**QUOTED PASSAGE**

Antlr and E (was: More Perl regex stuff in E)
mzukowski@bco.com
mzukowski@bco.com
Mon, 19 Apr 1999 09:26:28 -0700
-----Original Message-----
>From: Mark S. Miller [SMTP:markm@erights.org]
>Sent: Saturday, April 17, 1999 3:15 PM
>To: mzukowski@bco.com
>Cc: markm@caplet.com; e-lang@eros.cis.upenn.edu
>Subject: Antlr and E (was: More Perl regex stuff in E)
>
>At 08:43 AM 4/16/99 , mzukowski@bco.com wrote:
>>Do you have a need for real language transformation tools? I'm quite
>>involved with the ANTLR community and have done some serious parsers and
>>translators using that tool (Pick to VB, GCC to GCC). It has a hook so
that
>>it can generate to different languages by adding your own code generator.
>>Currently it supports Java and C++. Since E is similar to Java it
shouldn't
>>be too hard to generate E directly. If it generated E directly, that
would
>>imply that the generated code would be secure, yes?
>>
>>What sort of need would the E community have for an LL lexer, parser, and
>>tree parser generation tool?
>
>Yes, yes, and yes. As I mentioned, I browsed around starting at
>"http://www.antlr.org". I'm impressed. As you've probably gathered,
though
>we provide a framework for pluggable parsers, we provide no help for
>creating such parsers. You are correct that code using those parsers would
>be known to be safe only if written in E. For the same reason, E's
>mobile code plans involve the automatic replication only of code written in
>E. (These plans are not yet implemented.) E's Kernel language -- the
>compilation target -- is very simple and stable. The constructs listed in
>http://www.erights.org/elang/elangmanual.pdf have changed very little since
>this was written (caution: this hasn't been updated in a long time, so it
>is somewhat stale), and the core E libraries are settling rapidly. Would
>you be interested in writing this backend, and packaging Antlr as a
>quasi-parser generation tool?

**EXTRACTED DATA**
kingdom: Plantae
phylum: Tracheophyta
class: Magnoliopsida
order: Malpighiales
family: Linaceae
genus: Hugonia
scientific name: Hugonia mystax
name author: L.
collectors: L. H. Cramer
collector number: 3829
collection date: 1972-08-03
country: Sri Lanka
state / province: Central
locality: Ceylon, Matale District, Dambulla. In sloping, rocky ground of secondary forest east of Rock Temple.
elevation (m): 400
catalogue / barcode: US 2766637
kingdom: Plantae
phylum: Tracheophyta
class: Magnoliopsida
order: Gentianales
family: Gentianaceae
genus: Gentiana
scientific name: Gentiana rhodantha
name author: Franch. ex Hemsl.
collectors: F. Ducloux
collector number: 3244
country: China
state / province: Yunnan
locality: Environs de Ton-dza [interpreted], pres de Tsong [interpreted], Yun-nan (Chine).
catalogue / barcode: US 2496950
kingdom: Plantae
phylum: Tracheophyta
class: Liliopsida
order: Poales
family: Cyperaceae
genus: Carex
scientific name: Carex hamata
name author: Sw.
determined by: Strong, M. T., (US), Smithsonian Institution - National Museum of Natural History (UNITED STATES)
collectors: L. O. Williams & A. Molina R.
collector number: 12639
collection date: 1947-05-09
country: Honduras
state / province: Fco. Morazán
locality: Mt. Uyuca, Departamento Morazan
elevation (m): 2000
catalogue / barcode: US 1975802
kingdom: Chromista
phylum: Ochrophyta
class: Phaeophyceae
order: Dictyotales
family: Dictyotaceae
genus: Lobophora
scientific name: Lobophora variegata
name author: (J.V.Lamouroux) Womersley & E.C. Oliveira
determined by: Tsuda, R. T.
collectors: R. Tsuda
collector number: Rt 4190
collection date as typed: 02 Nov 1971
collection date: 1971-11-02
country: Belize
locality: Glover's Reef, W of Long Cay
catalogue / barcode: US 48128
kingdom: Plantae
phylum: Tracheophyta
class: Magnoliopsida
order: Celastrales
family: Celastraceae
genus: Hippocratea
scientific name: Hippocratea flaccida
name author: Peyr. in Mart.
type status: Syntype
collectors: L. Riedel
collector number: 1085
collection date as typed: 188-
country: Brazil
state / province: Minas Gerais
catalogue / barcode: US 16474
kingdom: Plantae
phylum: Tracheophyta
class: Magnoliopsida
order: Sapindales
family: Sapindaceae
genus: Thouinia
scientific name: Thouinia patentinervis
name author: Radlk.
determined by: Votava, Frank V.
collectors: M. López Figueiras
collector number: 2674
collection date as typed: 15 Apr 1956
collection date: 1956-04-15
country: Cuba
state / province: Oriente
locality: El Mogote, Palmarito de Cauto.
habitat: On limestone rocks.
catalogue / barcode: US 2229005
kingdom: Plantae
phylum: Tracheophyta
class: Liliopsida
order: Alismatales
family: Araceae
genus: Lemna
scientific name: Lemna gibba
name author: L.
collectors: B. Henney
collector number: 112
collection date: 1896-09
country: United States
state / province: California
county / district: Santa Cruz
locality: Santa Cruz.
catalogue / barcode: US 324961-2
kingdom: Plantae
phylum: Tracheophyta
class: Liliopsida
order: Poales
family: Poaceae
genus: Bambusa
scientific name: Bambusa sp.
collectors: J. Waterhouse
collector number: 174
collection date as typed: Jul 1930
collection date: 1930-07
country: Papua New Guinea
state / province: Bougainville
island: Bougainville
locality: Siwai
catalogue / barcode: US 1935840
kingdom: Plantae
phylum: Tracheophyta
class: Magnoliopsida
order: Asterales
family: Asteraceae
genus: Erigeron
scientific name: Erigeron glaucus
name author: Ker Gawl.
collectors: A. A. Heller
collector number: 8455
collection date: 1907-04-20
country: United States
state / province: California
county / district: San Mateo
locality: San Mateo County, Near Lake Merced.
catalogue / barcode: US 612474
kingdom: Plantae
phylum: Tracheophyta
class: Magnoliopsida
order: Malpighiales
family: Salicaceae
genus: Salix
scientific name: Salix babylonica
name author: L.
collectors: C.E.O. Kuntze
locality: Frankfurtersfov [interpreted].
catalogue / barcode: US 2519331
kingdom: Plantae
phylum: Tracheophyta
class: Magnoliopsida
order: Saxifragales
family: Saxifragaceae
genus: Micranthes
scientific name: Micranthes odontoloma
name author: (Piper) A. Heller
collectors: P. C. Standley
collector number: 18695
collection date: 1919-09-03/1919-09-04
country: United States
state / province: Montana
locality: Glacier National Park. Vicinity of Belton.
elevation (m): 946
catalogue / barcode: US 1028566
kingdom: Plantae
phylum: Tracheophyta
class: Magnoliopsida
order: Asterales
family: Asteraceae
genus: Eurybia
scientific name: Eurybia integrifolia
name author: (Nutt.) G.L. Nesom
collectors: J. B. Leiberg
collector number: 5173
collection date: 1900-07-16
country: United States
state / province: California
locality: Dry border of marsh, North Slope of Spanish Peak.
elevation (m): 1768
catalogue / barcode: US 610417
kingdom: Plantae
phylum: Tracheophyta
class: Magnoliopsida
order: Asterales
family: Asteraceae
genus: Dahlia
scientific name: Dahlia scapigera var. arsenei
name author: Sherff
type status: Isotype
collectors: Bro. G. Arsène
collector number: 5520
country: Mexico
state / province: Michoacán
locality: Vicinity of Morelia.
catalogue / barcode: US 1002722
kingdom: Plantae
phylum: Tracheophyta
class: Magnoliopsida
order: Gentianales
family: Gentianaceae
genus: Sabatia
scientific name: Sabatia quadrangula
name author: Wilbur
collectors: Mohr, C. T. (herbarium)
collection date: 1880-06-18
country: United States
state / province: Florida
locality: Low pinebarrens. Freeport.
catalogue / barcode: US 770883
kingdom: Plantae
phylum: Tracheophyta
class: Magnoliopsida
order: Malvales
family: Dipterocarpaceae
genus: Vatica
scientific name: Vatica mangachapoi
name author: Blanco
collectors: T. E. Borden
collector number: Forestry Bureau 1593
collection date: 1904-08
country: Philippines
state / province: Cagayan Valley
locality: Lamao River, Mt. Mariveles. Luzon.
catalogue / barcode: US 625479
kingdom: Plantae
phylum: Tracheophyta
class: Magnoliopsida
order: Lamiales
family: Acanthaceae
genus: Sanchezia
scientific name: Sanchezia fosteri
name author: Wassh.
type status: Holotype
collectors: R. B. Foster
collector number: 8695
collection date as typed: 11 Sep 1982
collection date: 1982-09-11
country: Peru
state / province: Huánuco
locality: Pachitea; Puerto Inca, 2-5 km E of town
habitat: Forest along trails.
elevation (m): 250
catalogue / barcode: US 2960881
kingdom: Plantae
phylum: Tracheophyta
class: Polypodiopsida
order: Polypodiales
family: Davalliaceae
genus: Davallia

**WRITTEN TASKS**
1. Set down the records again, word for word, beginning with their first line and stopping after the line that contains "order: Dictyotales".
2. How would the email about ANTLR and E go on from its last line? Take it further.

**OUTPUTS**
1.
kingdom: Plantae
phylum: Tracheophyta
class: Magnoliopsida
order: Malpighiales
family: Linaceae
genus: Hugonia
scientific name: Hugonia mystax
name author: L.
collectors: L. H. Cramer
collector number: 3829
collection date: 1972-08-03
country: Sri Lanka
state / province: Central
locality: Ceylon, Matale District, Dambulla. In sloping, rocky ground of secondary forest east of Rock Temple.
elevation (m): 400
catalogue / barcode: US 2766637
kingdom: Plantae
phylum: Tracheophyta
class: Magnoliopsida
order: Gentianales
family: Gentianaceae
genus: Gentiana
scientific name: Gentiana rhodantha
name author: Franch. ex Hemsl.
collectors: F. Ducloux
collector number: 3244
country: China
state / province: Yunnan
locality: Environs de Ton-dza [interpreted], pres de Tsong [interpreted], Yun-nan (Chine).
catalogue / barcode: US 2496950
kingdom: Plantae
phylum: Tracheophyta
class: Liliopsida
order: Poales
family: Cyperaceae
genus: Carex
scientific name: Carex hamata
name author: Sw.
determined by: Strong, M. T., (US), Smithsonian Institution - National Museum of Natural History (UNITED STATES)
collectors: L. O. Williams & A. Molina R.
collector number: 12639
collection date: 1947-05-09
country: Honduras
state / province: Fco. Morazán
locality: Mt. Uyuca, Departamento Morazan
elevation (m): 2000
catalogue / barcode: US 1975802
kingdom: Chromista
phylum: Ochrophyta
class: Phaeophyceae
order: Dictyotales

2.
>
Yes I'm interested. I don't have a whole lot of free time though.
>
>
>Another place we might be able to benefit from Antlr: replacing the current
>E lexer and/or parser. We are currently using a lexer I wrote by hand in
>Java, and a parser generated from a yacc grammar by BYacc/Java
>"http://www.lincom-asg.com/~rjamison/byacc/". I remain impressed with how
>readable a grammar is when expressed in Yacc's notation. It's much
>better than other parser generators I've seen so far, but I don't get Antlr
>well enough yet to have an opinion.
I find ANTLR much more readable because there is a one to one relationship
between rules and methods. The LL, top-down nature of it makes it work the
way you would expect--it was designed to generate the kind of code you would
have written by hand.
>
>In any case, our current lexer works rather well (no known bugs), but it's
>not the most maintainable piece of code in the world. Our parser, on the
>other hand, has bigger problems.
>
>1) Although BYacc/Java generates a parser in Java, BYacc/Java itself is
>in C (it's a modified Berkeley yacc), making a pure-java-based E less self
>sufficient. This isn't a big deal, but it would be nice to fix.
>
>2) The lexer properly reports source position information to the parser.
>However, I couldn't figure out any way for the parser to gather this into
>the parse trees it generates without replicating code in each of the
>semantic actions. Until this is fixed, we can't build a reasonable E
>debugger. Does Antlr help here?
Yes, I've done this before. Tree nodes are created from Token objects and
can replicate any information they need from the Token.
>3) I like the fact that Antlr let's you declare semantic types per
>production. BYacc/Java doesn't, so all my semantic values are declared
>"Object" and cast at runtime.
Not sure if you noticed that ANTLR lets you specify arguments to rules as
well.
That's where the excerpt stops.